Print, word for word, the opening line of the data below and every line after it through the line that contains "<span class='pageNumber'></span> of", but not the pictures.

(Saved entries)
[Start of section]

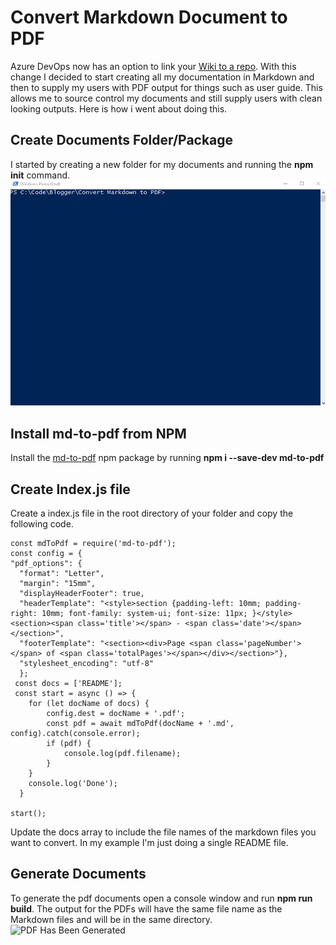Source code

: # Convert Markdown Document to PDF

Azure DevOps now has an option to link your [Wiki to a repo]([https://docs.microsoft.com/en-us/azure/devops/project/wiki/publish-repo-to-wiki?view=azure-devops](https://docs.microsoft.com/en-us/azure/devops/project/wiki/publish-repo-to-wiki?view=azure-devops)). With this change I decided to start creating all my documentation in Markdown and then to supply my users with PDF output for things such as user guide. This allows me to source control my documents and still supply users with clean looking outputs. Here is how i went about doing this.

## Create Documents Folder/Package

I started by creating a new folder for my documents and running the **npm init** command.
![Create Folder and Run init](https://github.com/rwilson504/Blogger/blob/master/Convert%20Markdown%20to%20PDF/images/create-folder-npm-init.gif?raw=true)

## Install md-to-pdf from NPM

Install the [md-to-pdf](https://www.npmjs.com/package/md-to-pdf) npm package by running **npm i --save-dev md-to-pdf**

## Create Index.js file
Create a index.js file in the root directory of your folder and copy the following code.

    const mdToPdf = require('md-to-pdf');
    const config = {
    "pdf_options": {
      "format": "Letter",
      "margin": "15mm",
      "displayHeaderFooter": true,
      "headerTemplate": "<style>section {padding-left: 10mm; padding-right: 10mm; font-family: system-ui; font-size: 11px; }</style><section><span class='title'></span> - <span class='date'></span></section>",
      "footerTemplate": "<section><div>Page <span class='pageNumber'></span> of <span class='totalPages'></span></div></section>"},
      "stylesheet_encoding": "utf-8"
      };
     const docs = ['README'];
     const start = async () => {
	    for (let docName of docs) {
	        config.dest = docName + '.pdf';
	        const pdf = await mdToPdf(docName + '.md', config).catch(console.error);
	        if (pdf) {
	            console.log(pdf.filename);
	        }
	    }
	    console.log('Done');
	  }

	start();


Update the docs array to include the file names of the markdown files you want to convert.  In my example I'm just doing a single README file.

## Generate Documents
To generate the pdf documents open a console window and run **npm run build**. The output for the PDFs will have the same file name as the Markdown files and will be in the same directory.
![PDF Has Been Generated](https://lh3.googleusercontent.com/vq60TBoHhaEKM-8foRnT6l2NytV2mUmOojQcnSYkSc7FrM2_1uw3twBC9hxl_MECS0J8Ed5tCoGAWMJbcGNbAHWeiCIPdTMqQGntNrLtRYKmm7WPn-MWycFGsNYm9EqPMxnP1s1QLjYnuFFZ1QAlJhfhXBD0XmGc3m6MGfkKvnUIOql3aWzTH_85tKQYoF0-qCiey5Pc-R1pxaY0wsSHv4wNwzXPPFtaRLZSNVCTu9W8FGQzSbJ-0bzVHbTpw2n4EKx5CtwYsRmAhFg5zLmqRDwdR6L6X7oqtv3bHuRgMaIKXmcYVLSLhBaSBfrsopzVvkoV-C1Yg5xQW3nh5K1V6KZd-hurLu7Fzn2qhCaq5KHYP-k6CIuNuYkHWYjyHUlLd4qPh7hwg9DjBO_OR3Qg3S6J-S2tHq2TvJLdIKpj8Dqs7xDcQIfoEDov9rHbS2K3X5zus9ro5b5pY-tdWcOpxACOK52TChg6C3DMd8wgTs3S-cbNjUuZnOt28z-qXRAfI7gtJJ5pPUcGAwccTx0yAxf2sfXovdw0iP4xW9iM-R6TkComc57gTBarCF-7l0ieXIEiHHoL7hXDzIcwGvve59CY0LbRLIK-nuMzKrXvcdqW1uK1hiBHfN-tTBnAbLEsp5_FWX7wwciz8M1WbV2QfcrLaSYgpS6HPq964SPorTjsju16mKBrixw=w547-h144-no)
<!--stackedit_data:
eyJoaXN0b3J5IjpbLTE1NDAyMjU4MjksLTEwMjk5Njk4NzVdfQ
==
-->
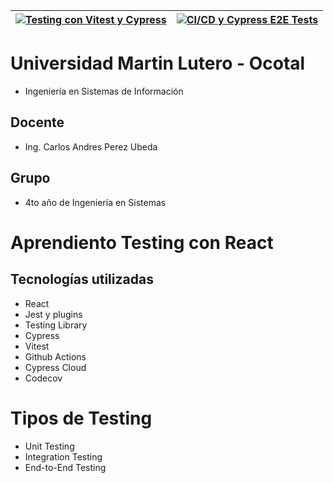 | [![Testing con Vitest y Cypress](https://img.shields.io/endpoint?url=https://cloud.cypress.io/badge/detailed/dmnp3d&style=for-the-badge&logo=cypress)](https://cloud.cypress.io/projects/dmnp3d/runs) | [![CI/CD y Cypress E2E Tests](https://github.com/profcswni/testing-con-react-y-vitest/actions/workflows/ci-cypress.yml/badge.svg)](https://github.com/profcswni/testing-con-react-y-vitest/actions/workflows/ci-cypress.yml) |
|-----------|-----------|


# Universidad Martin Lutero - Ocotal
 
- Ingeniería en Sistemas de Información

## Docente

- Ing. Carlos Andres Perez Ubeda

## Grupo

- 4to año de Ingeniería en Sistemas

# Aprendiento Testing con React

## Tecnologías utilizadas

- React
- Jest y plugins
- Testing Library
- Cypress
- Vitest
- Github Actions
- Cypress Cloud
- Codecov

# Tipos de Testing

- Unit Testing
- Integration Testing
- End-to-End Testing
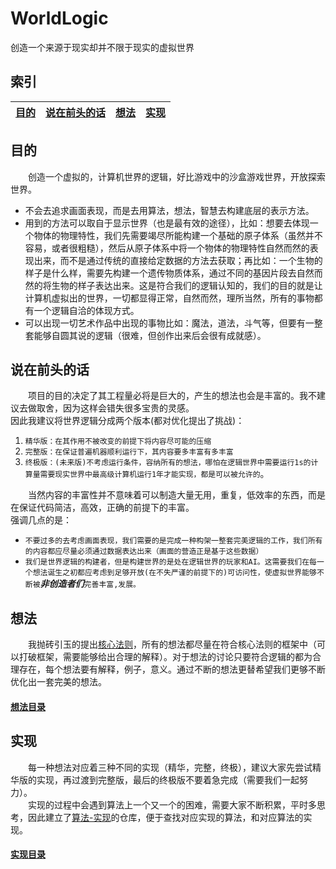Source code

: # WorldLogic
创造一个来源于现实却并不限于现实的虚拟世界  
## 索引
|[目的](#目的)|[说在前头的话](#说在前头的话)|[想法](#想法)|[实现](#实现)|
|-|-|-|-|

## 目的
&emsp;&emsp;创造一个虚拟的，计算机世界的逻辑，好比游戏中的沙盒游戏世界，开放探索世界。  
- 不会去追求画面表现，而是去用算法，想法，智慧去构建底层的表示方法。  
- 用到的方法可以取自于显示世界（也是最有效的途径），比如：想要去体现一个物体的物理特性，我们先需要竭尽所能构建一个基础的原子体系（虽然并不容易，或者很粗糙），然后从原子体系中将一个物体的物理特性自然而然的表现出来，而不是通过传统的直接给定数据的方法去获取；再比如：一个生物的样子是什么样，需要先构建一个遗传物质体系，通过不同的基因片段去自然而然的将生物的样子表达出来。这是符合我们的逻辑认知的，我们的目的就是让计算机虚拟出的世界，一切都显得正常，自然而然，理所当然，所有的事物都有一个逻辑自洽的体现方式。  
- 可以出现一切艺术作品中出现的事物比如：魔法，道法，斗气等，但要有一整套能够自圆其说的逻辑（很难，但创作出来后会很有成就感）。

## 说在前头的话
&emsp;&emsp;项目的目的决定了其工程量必将是巨大的，产生的想法也会是丰富的。我不建议去做取舍，因为这样会错失很多宝贵的灵感。  
因此我建议将世界逻辑分成两个版本(都对优化提出了挑战)：  
1.  `精华版：在其作用不被改变的前提下将内容尽可能的压缩  `   
2.  `完整版：在保证普遍机器顺利运行下，其内容要多丰富有多丰富  `  
3.  `终极版：(未来版)不考虑运行条件，容纳所有的想法，哪怕在逻辑世界中需要运行1s的计算量需要现实世界中最高级计算机运行1年才能实现，都是可以被允许的`。  

&emsp;&emsp;当然内容的丰富性并不意味着可以制造大量无用，重复，低效率的东西，而是在保证代码简洁，高效，正确的前提下的丰富。  
强调几点的是：  
- `不要过多的去考虑画面表现，我们需要的是完成一种构架一整套完美逻辑的工作，我们所有的内容都应尽量必须通过数据表达出来（画面的营造正是基于这些数据）`
- `我们是世界逻辑的构建者，但是构建世界的是处在逻辑世界的玩家和AI。这需要我们在每一个想法诞生之初都应考虑到足够开放(在不失严谨的前提下的)可访问性，使虚拟世界能够不断被`***非创造者们***`完善丰富,发展。`

## 想法
&emsp;&emsp;我抛砖引玉的提出[核心法则](https://github.com/CloudSmokeMemory/WorldLogic/blob/main/mind/coreRule/%E6%A0%B8%E5%BF%83%E6%B3%95%E5%88%99.md#%E6%A0%B8%E5%BF%83%E6%B3%95%E5%88%99)，所有的想法都尽量在符合核心法则的框架中（可以打破框架，需要能够给出合理的解释）。对于想法的讨论只要符合逻辑的都为合理存在，每个想法要有解释，例子，意义。通过不断的想法更替希望我们更够不断优化出一套完美的想法。  
#### [想法目录](https://github.com/CloudSmokeMemory/WorldLogic/blob/main/mind/mindIndex.md#%E6%83%B3%E6%B3%95%E7%9B%AE%E5%BD%95)

## 实现
&emsp;&emsp;每一种想法对应着三种不同的实现（精华，完整，终极），建议大家先尝试精华版的实现，再过渡到完整版，最后的终极版不要着急完成（需要我们一起努力）。  
&emsp;&emsp;实现的过程中会遇到算法上一个又一个的困难，需要大家不断积累，平时多思考，因此建立了[算法-实现](https://github.com/CloudSmokeMemory/WorldLogic/blob/main/realize/algorithm_realize/algorithm_realizeIndex.md)的仓库，便于查找对应实现的算法，和对应算法的实现。  
#### [实现目录](https://github.com/CloudSmokeMemory/WorldLogic/blob/main/realize/realizeIndex.md)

[End of section]

FINISHED EXERCISE |
Source code

: # Convert Markdown Document to PDF

Azure DevOps now has an option to link your [Wiki to a repo]([https://docs.microsoft.com/en-us/azure/devops/project/wiki/publish-repo-to-wiki?view=azure-devops](https://docs.microsoft.com/en-us/azure/devops/project/wiki/publish-repo-to-wiki?view=azure-devops)). With this change I decided to start creating all my documentation in Markdown and then to supply my users with PDF output for things such as user guide. This allows me to source control my documents and still supply users with clean looking outputs. Here is how i went about doing this.

## Create Documents Folder/Package

I started by creating a new folder for my documents and running the **npm init** command.
![Create Folder and Run init](https://github.com/rwilson504/Blogger/blob/master/Convert%20Markdown%20to%20PDF/images/create-folder-npm-init.gif?raw=true)

## Install md-to-pdf from NPM

Install the [md-to-pdf](https://www.npmjs.com/package/md-to-pdf) npm package by running **npm i --save-dev md-to-pdf**

## Create Index.js file
Create a index.js file in the root directory of your folder and copy the following code.

    const mdToPdf = require('md-to-pdf');
    const config = {
    "pdf_options": {
      "format": "Letter",
      "margin": "15mm",
      "displayHeaderFooter": true,
      "headerTemplate": "<style>section {padding-left: 10mm; padding-right: 10mm; font-family: system-ui; font-size: 11px; }</style><section><span class='title'></span> - <span class='date'></span></section>",
      "footerTemplate": "<section><div>Page <span class='pageNumber'></span> of <span class='totalPages'></span></div></section>"},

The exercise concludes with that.